# Crummy MTD YardBug



## MTDismyenemyy (Apr 1, 2010)

Hey all,

New member from Clayton, NC here.
Looking to see if I can get some wisdom here, to assist in my quest to get this Yardbug running. I recently acquired (did not have to pay for) a Yardman Yardbug, and I am unable to get the thing going! I have tried everything I could think of, in my limited amount of experience, to no avail. The machine will turn over, and even fire a few times (only with the assistance of ether), but will refuse to run for more than a few rotations. The gas is fresh, the old was drained out. I pulled the hose off the fuel filter, and fuel is flowing freely through the filter. The oil needs to be changed, but is not extremely dirty, and is at the proper level. I cleaned the spark plug thoroughly, and re-installed it. The unit has more than likely not been run in several years, and I would like to get this puppy going! Any ideas?

Thanks alot!

Philip


----------



## indypower (Apr 8, 2009)

You need to remove and clean the varnish out of the carb. Which means disassembling the carb, soaking in a carb cleaning solution for a couple of hours, rinse off with water, blow out all holes with compressed air, then installing a carb kit.


----------



## MTDismyenemyy (Apr 1, 2010)

I had heard that, and am entirely unsure of where this would be located, as well as how to remove it. I am sure that if I found it, I would be able to remove it, but I don't know what I am looking for!
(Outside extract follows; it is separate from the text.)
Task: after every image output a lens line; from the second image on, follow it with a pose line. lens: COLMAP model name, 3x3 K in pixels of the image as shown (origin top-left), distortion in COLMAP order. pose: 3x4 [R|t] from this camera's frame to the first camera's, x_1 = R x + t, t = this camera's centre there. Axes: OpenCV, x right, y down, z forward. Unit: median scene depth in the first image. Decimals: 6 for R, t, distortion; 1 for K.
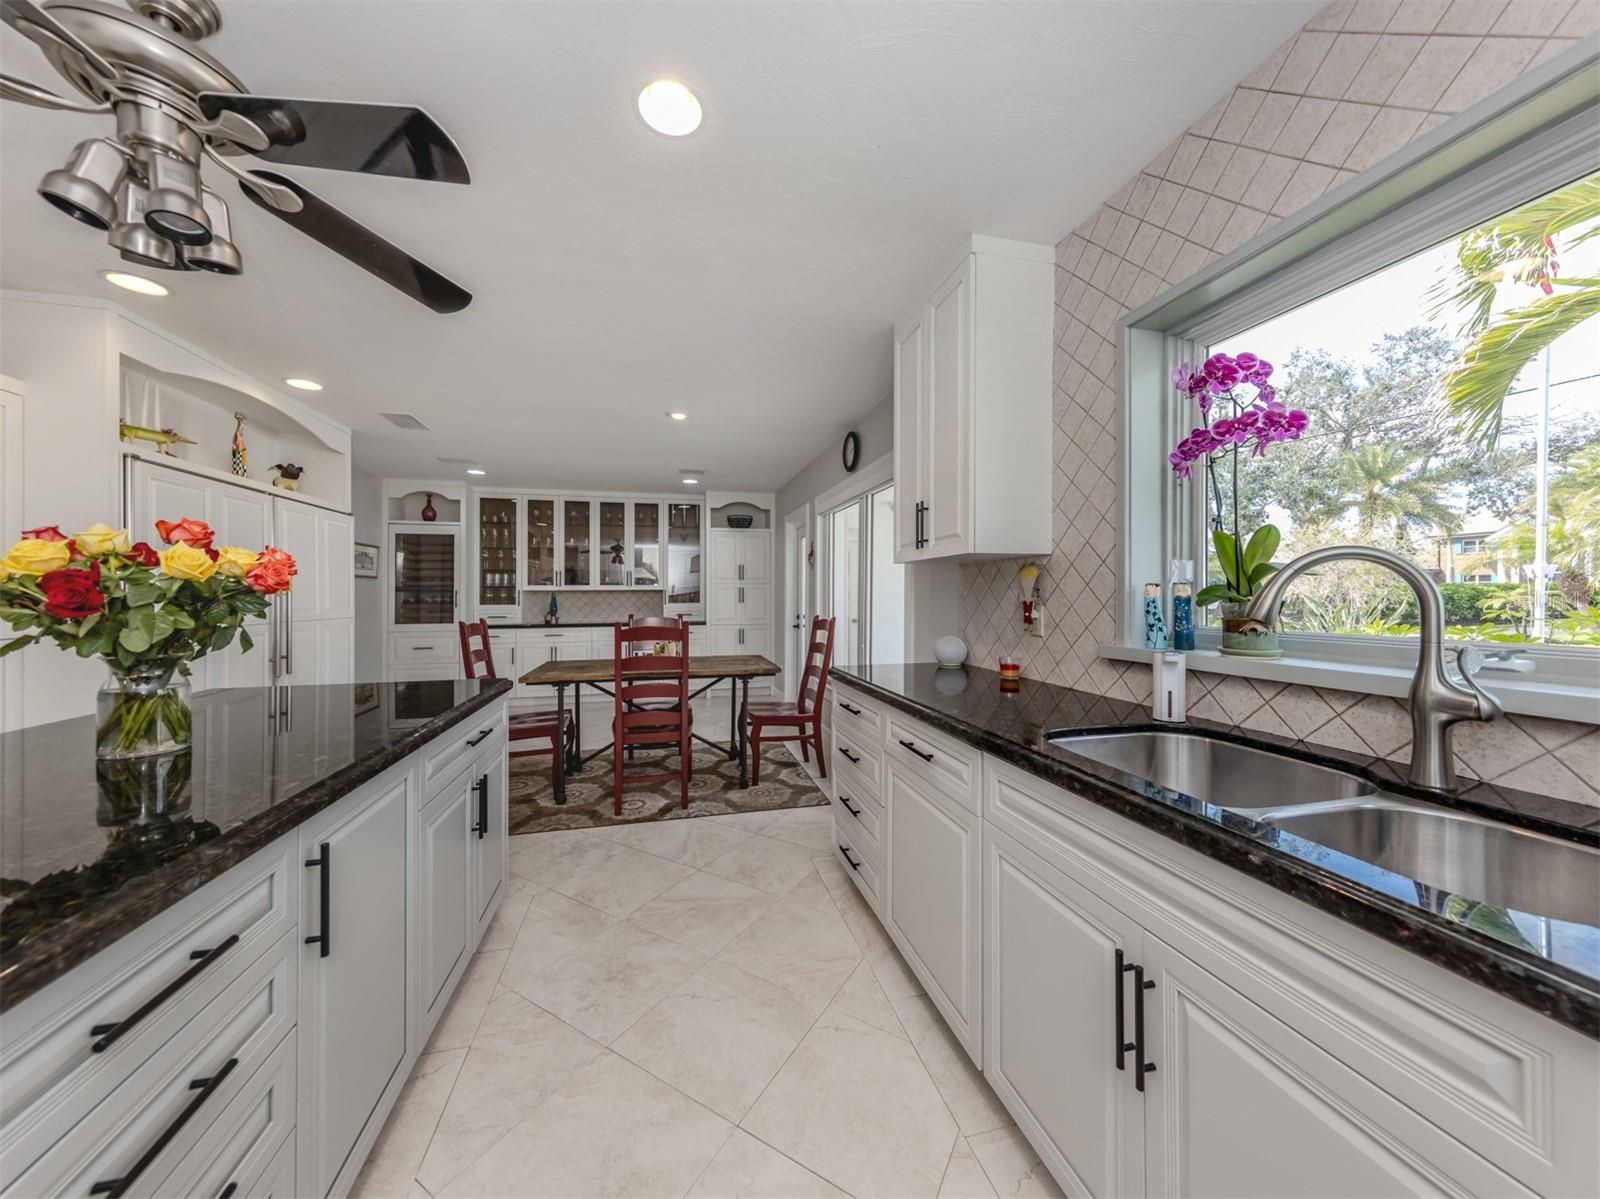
lens RADIAL K [[576.4, 0, 802.7], [0, 576.4, 594.3], [0, 0, 1]] dist [0.016462, -0.002981]
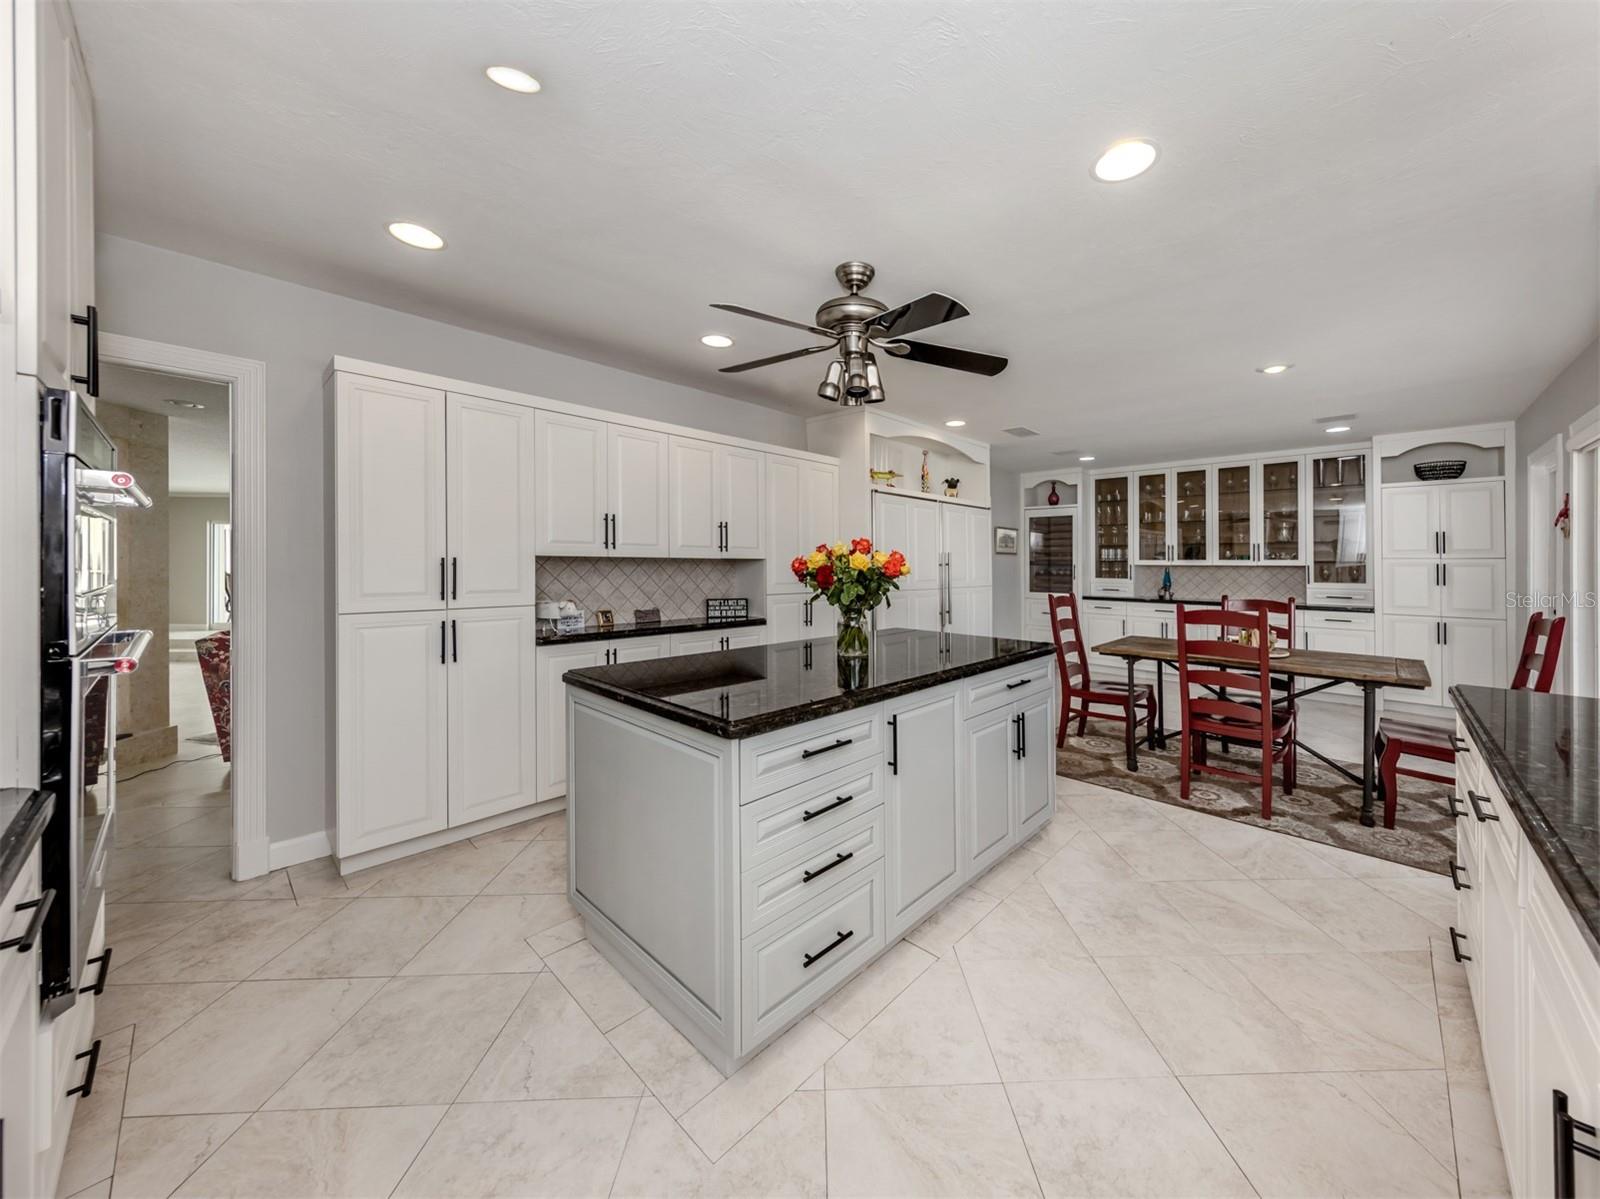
lens RADIAL K [[576.4, 0, 802.7], [0, 576.4, 594.3], [0, 0, 1]] dist [0.016462, -0.002981]
pose [[0.514224, 0.051424, -0.856113, 0.173298], [-0.005898, 0.998389, 0.056428, -0.017267], [0.857636, -0.023967, 0.513699, -0.055840]]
I have a rudimentary understanding of small engines, if you tell me what it would be attached to, or whereabouts to look, and what it might look like, roughly, I am sure I could figure it out!


----------



## indypower (Apr 8, 2009)

Post the model number of the mower.


----------



## MTDismyenemyy (Apr 1, 2010)

Indypower,
Last night, after a little internet searching, I determined where the fuel bowl was, and how to remove it and the carb, following your instructions, and re-assembled it. It is now running like a champ, thanks a ton!


----------



## MTDismyenemyy (Apr 1, 2010)

My next quest, for anyone with any ideas on how to do this, is how to remove or disable the seat sensor, or the "Operator Presence Sensor". This, obviously, is the one that will not let you get out of the seat without putting the unit in park. I would also like to disable the switch that forces you to disengage the blades before entering into reverse. If this is possible, I would very much like to do this. Thanks in advance!


----------



## pyro_maniac69 (Aug 12, 2007)

it can be done, but if we tell you how, and you get hurt, we could all get in trouble. so your gonna have to figure that one out on your own, sorry


----------



## MTDismyenemyy (Apr 1, 2010)

Okay, thanks anyway though. I have another question about this little turd of a mower. After running it for a few hours this morning, I went to mow the backyard, and it seems to run best when I leave the choke open. Typically, at least in my limited experience, the unit would die, but on this unit, when I put in in high, not even in gear, it seems to hiccup occasionally, and will occasionally die when I engage the blades. If I leave it at full choke, it runs smoothly, though! Any ideas?


----------



## indypower (Apr 8, 2009)

You still have a little dirt in the carb. Can you post the engine numbers?


----------